::: Exercise data

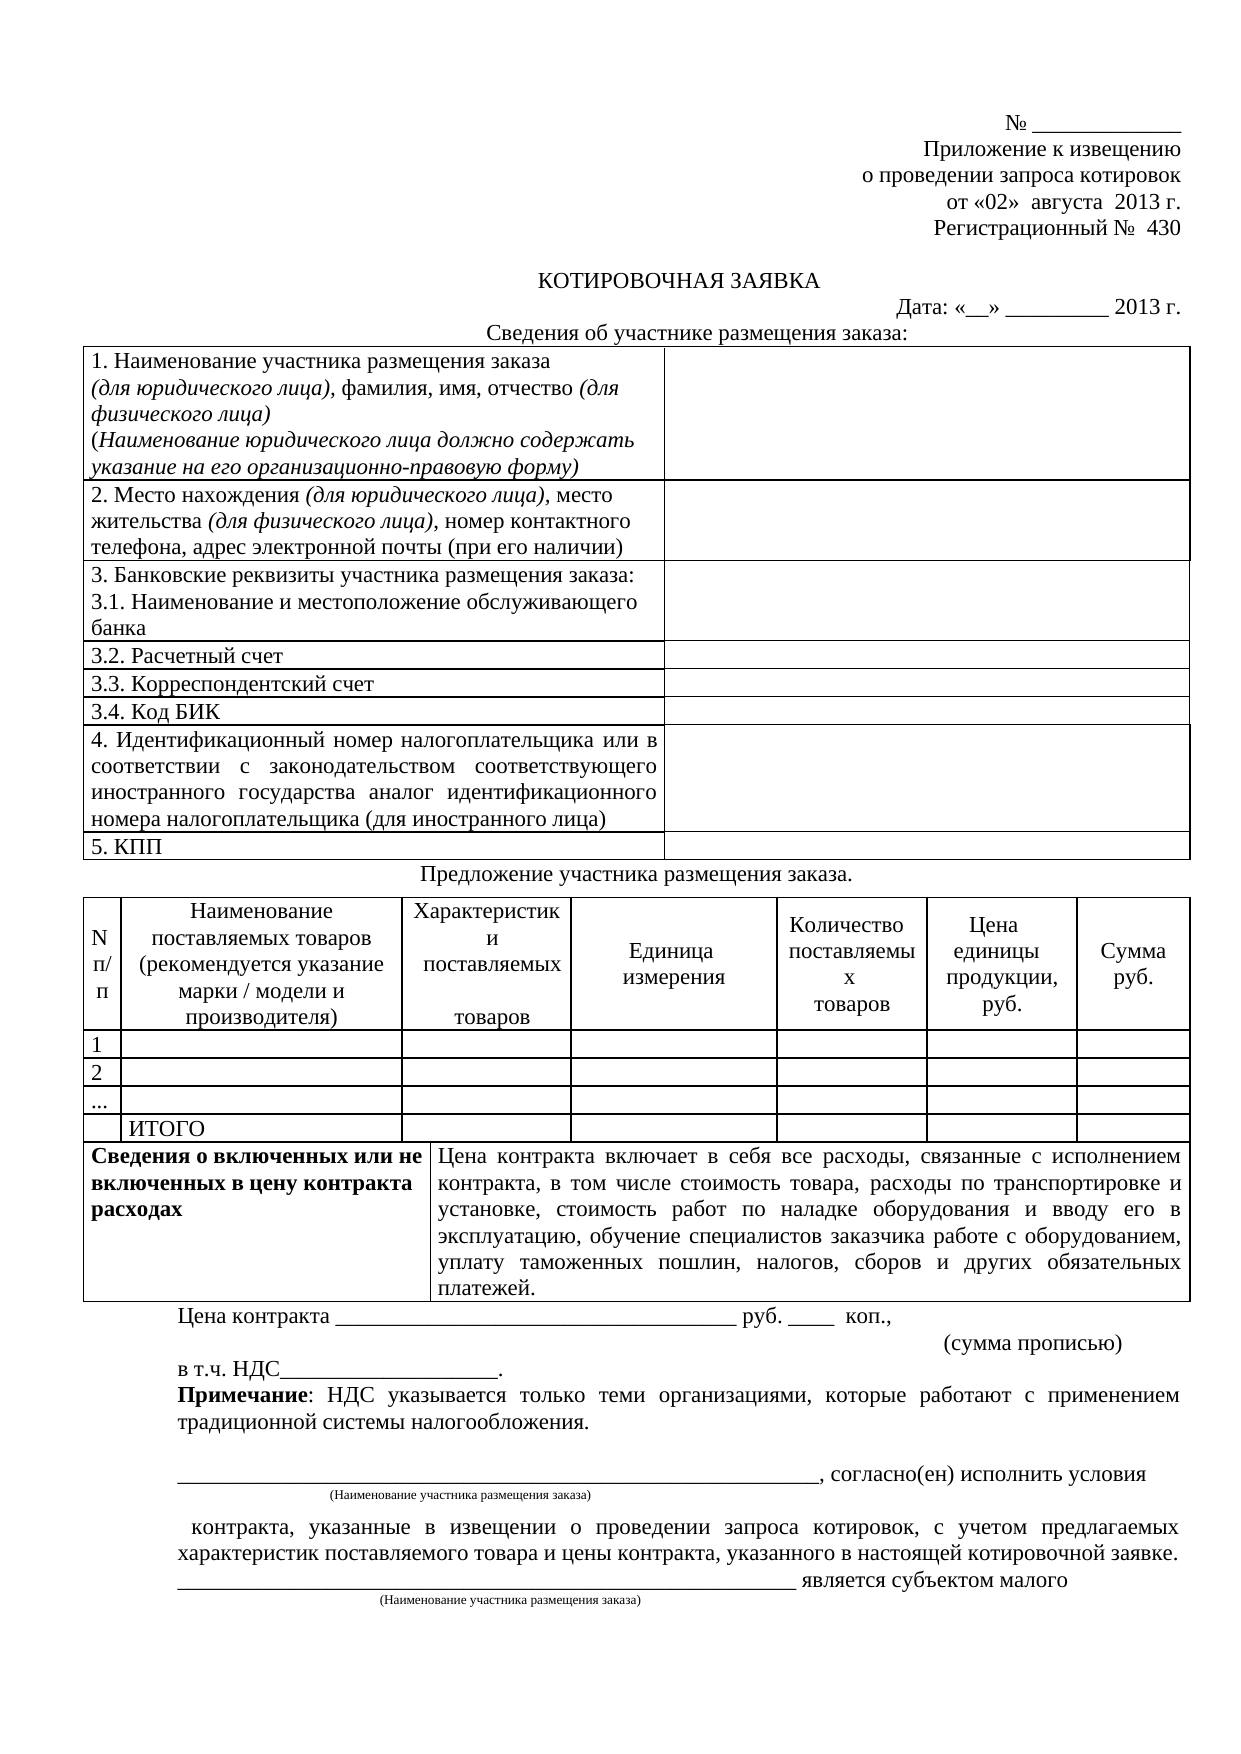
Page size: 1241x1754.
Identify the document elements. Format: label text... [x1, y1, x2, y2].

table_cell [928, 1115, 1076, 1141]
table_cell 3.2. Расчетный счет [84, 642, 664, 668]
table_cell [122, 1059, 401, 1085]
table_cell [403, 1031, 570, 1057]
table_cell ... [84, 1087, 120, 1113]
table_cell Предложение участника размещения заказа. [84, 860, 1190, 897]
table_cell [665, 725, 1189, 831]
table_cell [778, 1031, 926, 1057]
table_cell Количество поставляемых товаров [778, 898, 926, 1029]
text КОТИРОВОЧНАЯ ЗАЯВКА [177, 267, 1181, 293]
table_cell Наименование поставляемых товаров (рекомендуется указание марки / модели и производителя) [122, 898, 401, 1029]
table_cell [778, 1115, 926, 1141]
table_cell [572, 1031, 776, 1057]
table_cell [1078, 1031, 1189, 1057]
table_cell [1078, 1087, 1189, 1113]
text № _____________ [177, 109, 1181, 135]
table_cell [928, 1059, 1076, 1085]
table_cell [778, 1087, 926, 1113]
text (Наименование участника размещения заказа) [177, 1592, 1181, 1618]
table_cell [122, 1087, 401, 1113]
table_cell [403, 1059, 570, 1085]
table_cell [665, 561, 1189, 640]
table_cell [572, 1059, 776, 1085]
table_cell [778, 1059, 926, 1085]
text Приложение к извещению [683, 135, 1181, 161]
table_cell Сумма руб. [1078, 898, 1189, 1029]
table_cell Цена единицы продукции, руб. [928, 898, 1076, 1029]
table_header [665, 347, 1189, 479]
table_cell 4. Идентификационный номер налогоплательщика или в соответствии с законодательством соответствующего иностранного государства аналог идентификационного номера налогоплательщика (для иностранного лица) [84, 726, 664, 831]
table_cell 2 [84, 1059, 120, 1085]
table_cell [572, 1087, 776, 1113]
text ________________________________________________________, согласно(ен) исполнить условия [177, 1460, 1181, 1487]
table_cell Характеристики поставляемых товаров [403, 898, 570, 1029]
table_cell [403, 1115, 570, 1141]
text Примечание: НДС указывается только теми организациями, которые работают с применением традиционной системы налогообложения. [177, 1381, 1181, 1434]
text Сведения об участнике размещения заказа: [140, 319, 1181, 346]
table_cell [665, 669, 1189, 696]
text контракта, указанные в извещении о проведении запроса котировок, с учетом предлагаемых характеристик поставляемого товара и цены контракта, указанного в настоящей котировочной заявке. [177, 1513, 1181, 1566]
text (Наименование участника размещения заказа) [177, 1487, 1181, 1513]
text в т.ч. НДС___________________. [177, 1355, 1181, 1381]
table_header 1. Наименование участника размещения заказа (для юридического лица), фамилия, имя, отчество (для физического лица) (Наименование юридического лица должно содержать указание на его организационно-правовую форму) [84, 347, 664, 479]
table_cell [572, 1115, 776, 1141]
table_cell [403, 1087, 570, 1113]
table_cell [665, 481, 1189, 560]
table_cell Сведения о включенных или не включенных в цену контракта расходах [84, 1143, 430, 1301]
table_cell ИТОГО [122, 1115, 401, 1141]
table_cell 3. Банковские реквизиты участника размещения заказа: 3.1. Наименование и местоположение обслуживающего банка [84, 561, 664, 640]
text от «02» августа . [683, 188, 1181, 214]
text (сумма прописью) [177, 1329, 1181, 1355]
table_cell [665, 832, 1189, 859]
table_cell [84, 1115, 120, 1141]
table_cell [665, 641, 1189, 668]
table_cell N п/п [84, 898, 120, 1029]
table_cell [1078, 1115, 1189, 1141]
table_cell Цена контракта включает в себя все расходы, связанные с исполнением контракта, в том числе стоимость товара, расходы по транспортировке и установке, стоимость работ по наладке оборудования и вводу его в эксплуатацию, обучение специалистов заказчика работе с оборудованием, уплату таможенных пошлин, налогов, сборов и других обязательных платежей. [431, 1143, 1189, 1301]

::::::

**Your instructions**. The expected response is every entry above, repeated exactly, pictures removed.

**Written response**.
Page size: 1241x1754.
Identify the document elements. Format: label text... [x1, y1, x2, y2].

table_cell [928, 1115, 1076, 1141]
table_cell 3.2. Расчетный счет [84, 642, 664, 668]
table_cell [122, 1059, 401, 1085]
table_cell [403, 1031, 570, 1057]
table_cell ... [84, 1087, 120, 1113]
table_cell Предложение участника размещения заказа. [84, 860, 1190, 897]
table_cell [665, 725, 1189, 831]
table_cell [778, 1031, 926, 1057]
table_cell Количество поставляемых товаров [778, 898, 926, 1029]
text КОТИРОВОЧНАЯ ЗАЯВКА [177, 267, 1181, 293]
table_cell Наименование поставляемых товаров (рекомендуется указание марки / модели и производителя) [122, 898, 401, 1029]
table_cell [778, 1115, 926, 1141]
table_cell [572, 1031, 776, 1057]
table_cell [1078, 1031, 1189, 1057]
table_cell [1078, 1087, 1189, 1113]
text № _____________ [177, 109, 1181, 135]
table_cell [928, 1059, 1076, 1085]
table_cell [778, 1087, 926, 1113]
text (Наименование участника размещения заказа) [177, 1592, 1181, 1618]
table_cell [122, 1087, 401, 1113]
table_cell [403, 1059, 570, 1085]
table_cell [665, 561, 1189, 640]
table_cell [572, 1059, 776, 1085]
table_cell [778, 1059, 926, 1085]
text Приложение к извещению [683, 135, 1181, 161]
table_cell Сумма руб. [1078, 898, 1189, 1029]
table_cell Цена единицы продукции, руб. [928, 898, 1076, 1029]
table_header [665, 347, 1189, 479]
table_cell 4. Идентификационный номер налогоплательщика или в соответствии с законодательством соответствующего иностранного государства аналог идентификационного номера налогоплательщика (для иностранного лица) [84, 726, 664, 831]
table_cell 2 [84, 1059, 120, 1085]
table_cell [572, 1087, 776, 1113]
text ________________________________________________________, согласно(ен) исполнить условия [177, 1460, 1181, 1487]
table_cell Характеристики поставляемых товаров [403, 898, 570, 1029]
table_cell [403, 1115, 570, 1141]
text Примечание: НДС указывается только теми организациями, которые работают с применением традиционной системы налогообложения. [177, 1381, 1181, 1434]
text Сведения об участнике размещения заказа: [140, 319, 1181, 346]
table_cell [665, 669, 1189, 696]
text контракта, указанные в извещении о проведении запроса котировок, с учетом предлагаемых характеристик поставляемого товара и цены контракта, указанного в настоящей котировочной заявке. [177, 1513, 1181, 1566]
text (Наименование участника размещения заказа) [177, 1487, 1181, 1513]
text в т.ч. НДС___________________. [177, 1355, 1181, 1381]
table_header 1. Наименование участника размещения заказа (для юридического лица), фамилия, имя, отчество (для физического лица) (Наименование юридического лица должно содержать указание на его организационно-правовую форму) [84, 347, 664, 479]
table_cell [572, 1115, 776, 1141]
table_cell [403, 1087, 570, 1113]
table_cell [665, 481, 1189, 560]
table_cell Сведения о включенных или не включенных в цену контракта расходах [84, 1143, 430, 1301]
table_cell ИТОГО [122, 1115, 401, 1141]
table_cell 3. Банковские реквизиты участника размещения заказа: 3.1. Наименование и местоположение обслуживающего банка [84, 561, 664, 640]
text от «02» августа . [683, 188, 1181, 214]
text (сумма прописью) [177, 1329, 1181, 1355]
table_cell [665, 832, 1189, 859]
table_cell [84, 1115, 120, 1141]
table_cell [665, 641, 1189, 668]
table_cell N п/п [84, 898, 120, 1029]
table_cell [1078, 1115, 1189, 1141]
table_cell Цена контракта включает в себя все расходы, связанные с исполнением контракта, в том числе стоимость товара, расходы по транспортировке и установке, стоимость работ по наладке оборудования и вводу его в эксплуатацию, обучение специалистов заказчика работе с оборудованием, уплату таможенных пошлин, налогов, сборов и других обязательных платежей. [431, 1143, 1189, 1301]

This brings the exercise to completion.